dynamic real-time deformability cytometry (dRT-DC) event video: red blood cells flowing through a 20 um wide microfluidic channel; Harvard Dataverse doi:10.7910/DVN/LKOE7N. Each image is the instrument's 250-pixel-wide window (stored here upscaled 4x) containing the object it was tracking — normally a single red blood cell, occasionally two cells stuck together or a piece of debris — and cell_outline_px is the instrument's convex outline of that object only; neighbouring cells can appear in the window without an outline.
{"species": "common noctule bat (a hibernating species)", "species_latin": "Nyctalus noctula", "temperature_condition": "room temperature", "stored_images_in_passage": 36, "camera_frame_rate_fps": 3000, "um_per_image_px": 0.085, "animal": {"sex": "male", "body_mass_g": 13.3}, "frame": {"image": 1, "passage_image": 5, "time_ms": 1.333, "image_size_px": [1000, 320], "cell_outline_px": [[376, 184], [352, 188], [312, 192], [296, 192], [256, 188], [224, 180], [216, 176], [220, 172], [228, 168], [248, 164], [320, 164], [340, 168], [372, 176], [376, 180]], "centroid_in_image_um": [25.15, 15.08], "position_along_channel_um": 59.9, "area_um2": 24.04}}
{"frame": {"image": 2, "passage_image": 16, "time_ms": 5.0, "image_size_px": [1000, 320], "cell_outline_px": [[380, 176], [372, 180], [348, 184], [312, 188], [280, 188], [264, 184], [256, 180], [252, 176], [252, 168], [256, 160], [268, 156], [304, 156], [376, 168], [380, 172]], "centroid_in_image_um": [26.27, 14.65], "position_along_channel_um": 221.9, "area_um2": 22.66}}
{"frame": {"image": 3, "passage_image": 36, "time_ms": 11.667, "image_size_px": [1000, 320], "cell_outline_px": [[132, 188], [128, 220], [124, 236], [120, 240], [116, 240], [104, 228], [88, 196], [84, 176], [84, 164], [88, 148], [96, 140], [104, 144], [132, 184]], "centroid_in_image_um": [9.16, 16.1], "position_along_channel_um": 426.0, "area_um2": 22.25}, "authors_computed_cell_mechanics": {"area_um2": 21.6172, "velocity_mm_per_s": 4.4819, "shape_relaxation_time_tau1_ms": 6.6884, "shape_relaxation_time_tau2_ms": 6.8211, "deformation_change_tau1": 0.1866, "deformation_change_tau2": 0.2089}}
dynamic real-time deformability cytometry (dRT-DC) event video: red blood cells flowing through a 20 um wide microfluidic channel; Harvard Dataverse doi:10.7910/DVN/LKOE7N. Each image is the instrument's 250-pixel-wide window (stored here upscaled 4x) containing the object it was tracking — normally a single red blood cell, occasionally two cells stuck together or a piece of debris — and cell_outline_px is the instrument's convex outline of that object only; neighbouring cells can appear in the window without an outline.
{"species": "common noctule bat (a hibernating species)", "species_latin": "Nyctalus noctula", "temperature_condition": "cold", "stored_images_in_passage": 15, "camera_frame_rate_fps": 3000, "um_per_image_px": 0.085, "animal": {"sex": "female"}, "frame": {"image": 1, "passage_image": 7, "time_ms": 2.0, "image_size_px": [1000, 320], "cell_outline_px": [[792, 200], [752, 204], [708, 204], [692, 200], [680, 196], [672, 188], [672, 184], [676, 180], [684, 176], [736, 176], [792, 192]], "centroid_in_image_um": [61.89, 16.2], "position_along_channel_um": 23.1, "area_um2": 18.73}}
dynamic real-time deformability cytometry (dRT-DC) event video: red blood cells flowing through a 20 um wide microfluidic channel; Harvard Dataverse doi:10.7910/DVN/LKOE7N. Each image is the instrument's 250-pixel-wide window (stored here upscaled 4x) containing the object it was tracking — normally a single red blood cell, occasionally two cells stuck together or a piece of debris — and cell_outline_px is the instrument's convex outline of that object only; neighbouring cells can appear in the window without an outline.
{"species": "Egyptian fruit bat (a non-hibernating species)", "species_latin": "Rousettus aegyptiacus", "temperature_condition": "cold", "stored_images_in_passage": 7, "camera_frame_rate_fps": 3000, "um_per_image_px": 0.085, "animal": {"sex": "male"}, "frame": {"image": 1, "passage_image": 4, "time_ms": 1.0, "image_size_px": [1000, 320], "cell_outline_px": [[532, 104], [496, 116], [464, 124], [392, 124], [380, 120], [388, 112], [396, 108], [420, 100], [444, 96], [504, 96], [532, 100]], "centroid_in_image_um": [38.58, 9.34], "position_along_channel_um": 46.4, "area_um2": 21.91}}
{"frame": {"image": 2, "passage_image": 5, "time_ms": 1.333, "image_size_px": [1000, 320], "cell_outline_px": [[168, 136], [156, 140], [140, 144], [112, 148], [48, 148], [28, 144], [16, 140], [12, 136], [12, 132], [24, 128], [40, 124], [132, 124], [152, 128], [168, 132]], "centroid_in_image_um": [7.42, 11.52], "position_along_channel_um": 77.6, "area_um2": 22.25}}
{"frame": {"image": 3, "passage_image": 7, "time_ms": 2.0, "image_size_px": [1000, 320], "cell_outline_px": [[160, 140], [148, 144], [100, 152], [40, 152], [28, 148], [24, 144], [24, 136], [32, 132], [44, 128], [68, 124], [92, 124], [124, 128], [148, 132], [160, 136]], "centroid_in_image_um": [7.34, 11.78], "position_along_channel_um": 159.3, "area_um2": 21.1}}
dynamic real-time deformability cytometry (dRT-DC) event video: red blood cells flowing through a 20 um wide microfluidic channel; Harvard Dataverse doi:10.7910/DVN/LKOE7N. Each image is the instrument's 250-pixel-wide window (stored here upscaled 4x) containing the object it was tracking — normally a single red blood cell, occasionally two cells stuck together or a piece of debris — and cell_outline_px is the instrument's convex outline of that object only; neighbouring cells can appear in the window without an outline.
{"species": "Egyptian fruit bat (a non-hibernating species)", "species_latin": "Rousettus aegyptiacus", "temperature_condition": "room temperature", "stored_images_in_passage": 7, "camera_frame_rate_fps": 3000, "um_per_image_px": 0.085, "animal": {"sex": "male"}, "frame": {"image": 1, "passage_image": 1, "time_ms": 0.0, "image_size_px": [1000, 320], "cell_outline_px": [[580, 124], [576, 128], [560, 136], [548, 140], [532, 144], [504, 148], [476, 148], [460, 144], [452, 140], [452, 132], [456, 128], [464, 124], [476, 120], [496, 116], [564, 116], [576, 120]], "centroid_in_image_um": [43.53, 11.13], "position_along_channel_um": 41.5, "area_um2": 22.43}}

### Aim
Retype all of the material above with every character intact.

### Completed exercise
dynamic real-time deformability cytometry (dRT-DC) event video: red blood cells flowing through a 20 um wide microfluidic channel; Harvard Dataverse doi:10.7910/DVN/LKOE7N. Each image is the instrument's 250-pixel-wide window (stored here upscaled 4x) containing the object it was tracking — normally a single red blood cell, occasionally two cells stuck together or a piece of debris — and cell_outline_px is the instrument's convex outline of that object only; neighbouring cells can appear in the window without an outline.
{"species": "common noctule bat (a hibernating species)", "species_latin": "Nyctalus noctula", "temperature_condition": "room temperature", "stored_images_in_passage": 36, "camera_frame_rate_fps": 3000, "um_per_image_px": 0.085, "animal": {"sex": "male", "body_mass_g": 13.3}, "frame": {"image": 1, "passage_image": 5, "time_ms": 1.333, "image_size_px": [1000, 320], "cell_outline_px": [[376, 184], [352, 188], [312, 192], [296, 192], [256, 188], [224, 180], [216, 176], [220, 172], [228, 168], [248, 164], [320, 164], [340, 168], [372, 176], [376, 180]], "centroid_in_image_um": [25.15, 15.08], "position_along_channel_um": 59.9, "area_um2": 24.04}}
{"frame": {"image": 2, "passage_image": 16, "time_ms": 5.0, "image_size_px": [1000, 320], "cell_outline_px": [[380, 176], [372, 180], [348, 184], [312, 188], [280, 188], [264, 184], [256, 180], [252, 176], [252, 168], [256, 160], [268, 156], [304, 156], [376, 168], [380, 172]], "centroid_in_image_um": [26.27, 14.65], "position_along_channel_um": 221.9, "area_um2": 22.66}}
{"frame": {"image": 3, "passage_image": 36, "time_ms": 11.667, "image_size_px": [1000, 320], "cell_outline_px": [[132, 188], [128, 220], [124, 236], [120, 240], [116, 240], [104, 228], [88, 196], [84, 176], [84, 164], [88, 148], [96, 140], [104, 144], [132, 184]], "centroid_in_image_um": [9.16, 16.1], "position_along_channel_um": 426.0, "area_um2": 22.25}, "authors_computed_cell_mechanics": {"area_um2": 21.6172, "velocity_mm_per_s": 4.4819, "shape_relaxation_time_tau1_ms": 6.6884, "shape_relaxation_time_tau2_ms": 6.8211, "deformation_change_tau1": 0.1866, "deformation_change_tau2": 0.2089}}
dynamic real-time deformability cytometry (dRT-DC) event video: red blood cells flowing through a 20 um wide microfluidic channel; Harvard Dataverse doi:10.7910/DVN/LKOE7N. Each image is the instrument's 250-pixel-wide window (stored here upscaled 4x) containing the object it was tracking — normally a single red blood cell, occasionally two cells stuck together or a piece of debris — and cell_outline_px is the instrument's convex outline of that object only; neighbouring cells can appear in the window without an outline.
{"species": "common noctule bat (a hibernating species)", "species_latin": "Nyctalus noctula", "temperature_condition": "cold", "stored_images_in_passage": 15, "camera_frame_rate_fps": 3000, "um_per_image_px": 0.085, "animal": {"sex": "female"}, "frame": {"image": 1, "passage_image": 7, "time_ms": 2.0, "image_size_px": [1000, 320], "cell_outline_px": [[792, 200], [752, 204], [708, 204], [692, 200], [680, 196], [672, 188], [672, 184], [676, 180], [684, 176], [736, 176], [792, 192]], "centroid_in_image_um": [61.89, 16.2], "position_along_channel_um": 23.1, "area_um2": 18.73}}
dynamic real-time deformability cytometry (dRT-DC) event video: red blood cells flowing through a 20 um wide microfluidic channel; Harvard Dataverse doi:10.7910/DVN/LKOE7N. Each image is the instrument's 250-pixel-wide window (stored here upscaled 4x) containing the object it was tracking — normally a single red blood cell, occasionally two cells stuck together or a piece of debris — and cell_outline_px is the instrument's convex outline of that object only; neighbouring cells can appear in the window without an outline.
{"species": "Egyptian fruit bat (a non-hibernating species)", "species_latin": "Rousettus aegyptiacus", "temperature_condition": "cold", "stored_images_in_passage": 7, "camera_frame_rate_fps": 3000, "um_per_image_px": 0.085, "animal": {"sex": "male"}, "frame": {"image": 1, "passage_image": 4, "time_ms": 1.0, "image_size_px": [1000, 320], "cell_outline_px": [[532, 104], [496, 116], [464, 124], [392, 124], [380, 120], [388, 112], [396, 108], [420, 100], [444, 96], [504, 96], [532, 100]], "centroid_in_image_um": [38.58, 9.34], "position_along_channel_um": 46.4, "area_um2": 21.91}}
{"frame": {"image": 2, "passage_image": 5, "time_ms": 1.333, "image_size_px": [1000, 320], "cell_outline_px": [[168, 136], [156, 140], [140, 144], [112, 148], [48, 148], [28, 144], [16, 140], [12, 136], [12, 132], [24, 128], [40, 124], [132, 124], [152, 128], [168, 132]], "centroid_in_image_um": [7.42, 11.52], "position_along_channel_um": 77.6, "area_um2": 22.25}}
{"frame": {"image": 3, "passage_image": 7, "time_ms": 2.0, "image_size_px": [1000, 320], "cell_outline_px": [[160, 140], [148, 144], [100, 152], [40, 152], [28, 148], [24, 144], [24, 136], [32, 132], [44, 128], [68, 124], [92, 124], [124, 128], [148, 132], [160, 136]], "centroid_in_image_um": [7.34, 11.78], "position_along_channel_um": 159.3, "area_um2": 21.1}}
dynamic real-time deformability cytometry (dRT-DC) event video: red blood cells flowing through a 20 um wide microfluidic channel; Harvard Dataverse doi:10.7910/DVN/LKOE7N. Each image is the instrument's 250-pixel-wide window (stored here upscaled 4x) containing the object it was tracking — normally a single red blood cell, occasionally two cells stuck together or a piece of debris — and cell_outline_px is the instrument's convex outline of that object only; neighbouring cells can appear in the window without an outline.
{"species": "Egyptian fruit bat (a non-hibernating species)", "species_latin": "Rousettus aegyptiacus", "temperature_condition": "room temperature", "stored_images_in_passage": 7, "camera_frame_rate_fps": 3000, "um_per_image_px": 0.085, "animal": {"sex": "male"}, "frame": {"image": 1, "passage_image": 1, "time_ms": 0.0, "image_size_px": [1000, 320], "cell_outline_px": [[580, 124], [576, 128], [560, 136], [548, 140], [532, 144], [504, 148], [476, 148], [460, 144], [452, 140], [452, 132], [456, 128], [464, 124], [476, 120], [496, 116], [564, 116], [576, 120]], "centroid_in_image_um": [43.53, 11.13], "position_along_channel_um": 41.5, "area_um2": 22.43}}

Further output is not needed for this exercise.